We used experimental data to increase a blockchain’s transactions per second by 35%.
Consider the scale of the global consumer economy: Mastercard processes about 22 million transactions every single hour. That’s 6200 transactions per second, i.e. about two-thirds of the 9,000 TPS (transactions per second) that Visa processes. Both of those companies are highly centralized institutions that act as single points of failure for the vast majority of monetary transactions taking place today. Of course, decentralized alternatives exist, but even if those cryptocurrency networks were user-friendly enough for everyday use, they’d have to be heavily optimized before being able to overtake traditional means of settling payments.
Meanwhile, your local dive bar is losing 2-3% of each sale to processing fees. This eats into their already thin margins and makes it harder for them to compete with a chain that can access economies of scale. If we don’t fix this soon, I’ll lose the only lesbian bar with an eight-dollar burger in a fifty-kilometre radius. Luckily, we run the testnets program for the Cosmos Hub, a crypto chain with a $2 billion dollar market cap, and thus have access to a network of highly-skilled validators that are willing to follow us into various madcap schemes to test out theories for solving scalability and performance issues.
The first step to solving any problem is to quantify it: how many transactions per second can the Cosmos Hub process today? On April 22, we ran a series of load tests (all reports for this slate of load tests are available here) with the aim of answering that question. We spun up a new chain and asked our testnet validators to start validating on it, giving everyone a similar stake. About 35 validators participated in the load tests, or about 20% of the 179-strong active mainnet set. We figure this is a reasonably fair representation of the Hub. Our load test used locust to create a large number of “bank sends” (i.e. the simplest “Alice gives Bob X dollars” type of transaction).
We found about 2000 users, each user sending a new transaction every five seconds, to be a sweet spot for load testing: just enough to cause a large volume of failures without overloading the system to where most transactions fail.
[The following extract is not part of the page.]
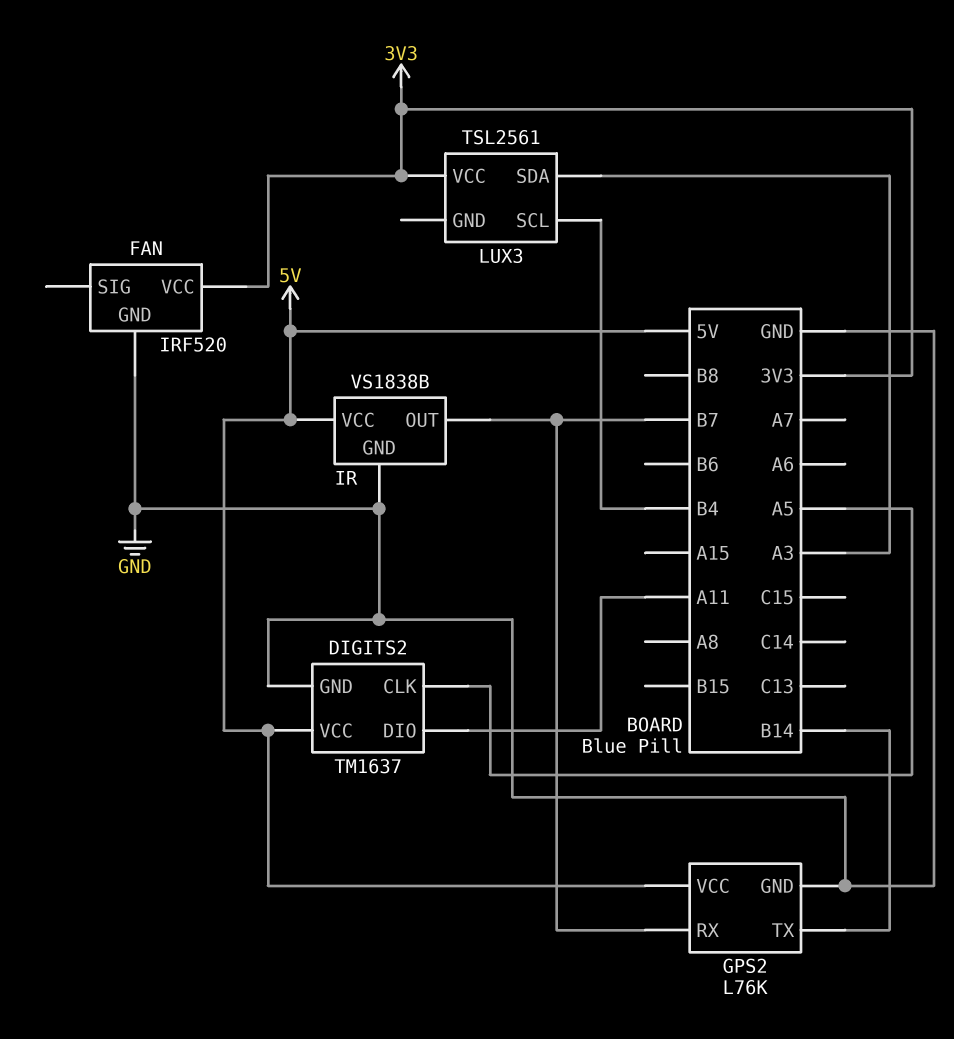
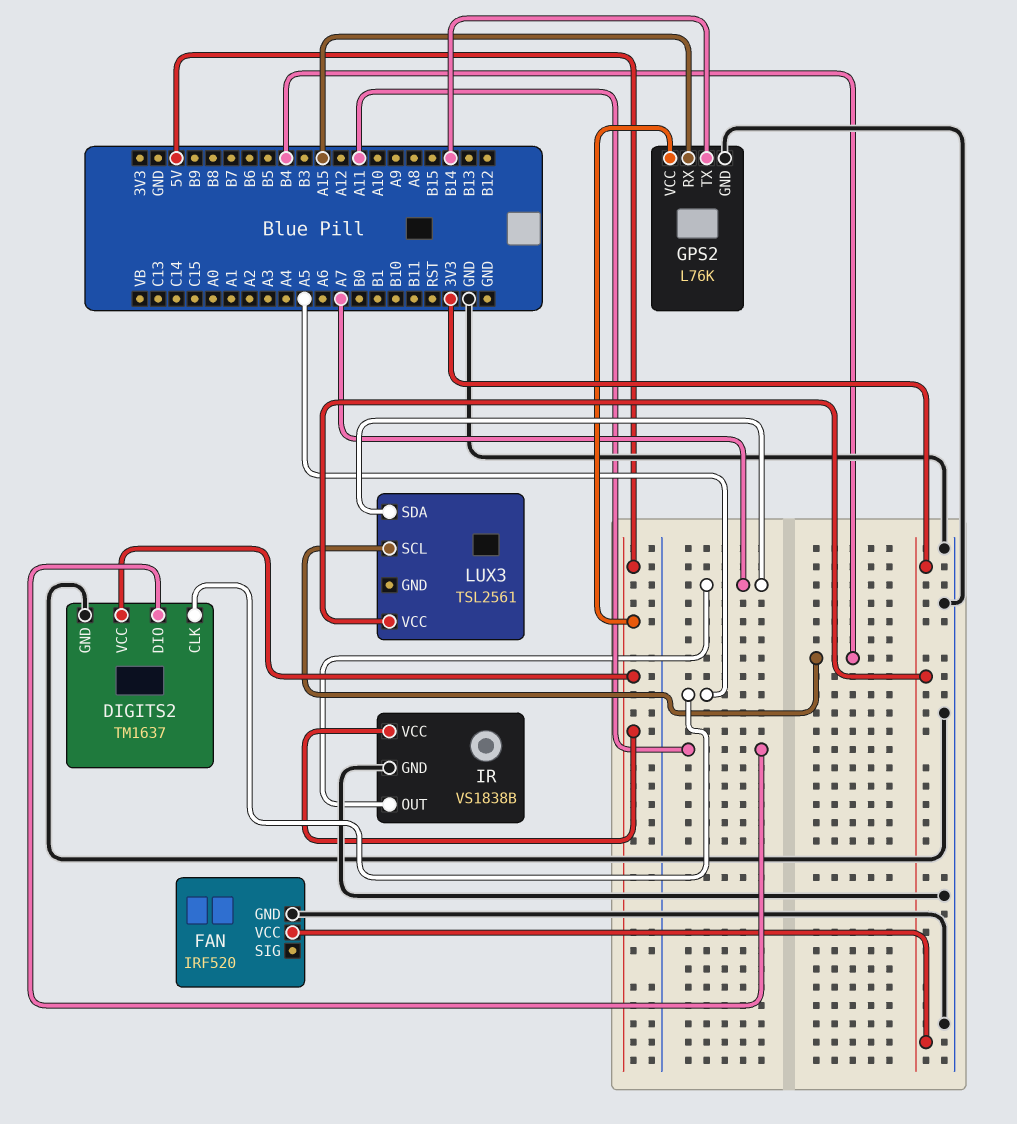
GPS2 pin RX: B7 -> A15
IR pin OUT: B7 -> A7
LUX3 pin SDA: A3 -> A7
Here’s an example of one such load test:

As you can see, we’re successfully processing about 322 - 116 = 206 transactions per second. That’s 3.3% of Mastercard. When you consider the relative size of either project–Mastercard vs the Cosmos Hub–it’s actually fairly impressive that we’re doing those numbers at all. However, we’re clearly still not at mass-adoption numbers. So, how do we increase throughput? A good starting point for a low-latency high-throughput Golang application is often to optimize memory allocation patterns. An application that asks for a lot of memory then stops using it just as quickly is going to see a lot of garbage collections (a garbage collection is when a program runs out of memory and has to go looking for chunks of memory it’s no longer using; this can stop execution in its tracks, as the program was trying to allocate new memory for a purpose and now has to stop and find room for it), each of which will take time away from transaction processing. We were able to use validator data to identify some of the biggest allocators in the blockchain:

Notice how the top allocator in the application is the per-transaction cache (cachekv.NewStore). This makes sense: if we’re running a ton of transactions and each needs its own isolated cache, we’ll use a lot of caches. Indeed, the code path most affected by this is runTx, which is responsible for executing a single transaction. Luckily, this is actually fairly easy to fix: all we have to do is reuse the caches, making sure we clear them after each transaction. In other words, the memory is emptied out but remains allocated and ready to be used by the next transaction.
We implemented this fix in the cosmos-sdk. Our preliminary experimental data showed allocation rates going down by about 20% (left graph is MB/s allocated before the fix, right graph is MB/s allocated after the fix):

Excited by this, on June 3rd, we distributed a special build with the performance fix to validators and re-ran our load tests from April 22nd. The results are highly encouraging. Here’s an example:

Notice how removing the top allocator in the application results in failures being more than halved. We’ve gone to about 278 successful requests per second, an improvement of about 35% in this benchmark. That, of course, is still only 4.4% of Mastercard, and the numbers get worse if we add more load. The following screenshot is from a benchmark using 9000 users instead of 2000:

Note how the successful requests per second have gone down to 552 - 343 = 209. This shows how far we still are from being able to reach the scale of traditional finance organizations. The 552 RPS attempted on this test were enough to overload the locust host that generated them, and yet only represent 8.9% of the load that Mastercard processes successfully. We think there’re many more opportunities for memory optimizations like the one we’ve shown here. There is almost no reason for any allocations to take place during transaction processing: we should have all the memory already allocated from the previous transaction processed. That might not be enough to take us to Mastercard scale, but it would take us a lot closer. Close enough, maybe, to where it would stop being inconvenient for your local dive to have a crypto address you can deposit to. From there, we will have to keep optimizing if we want to keep drinking. Until then!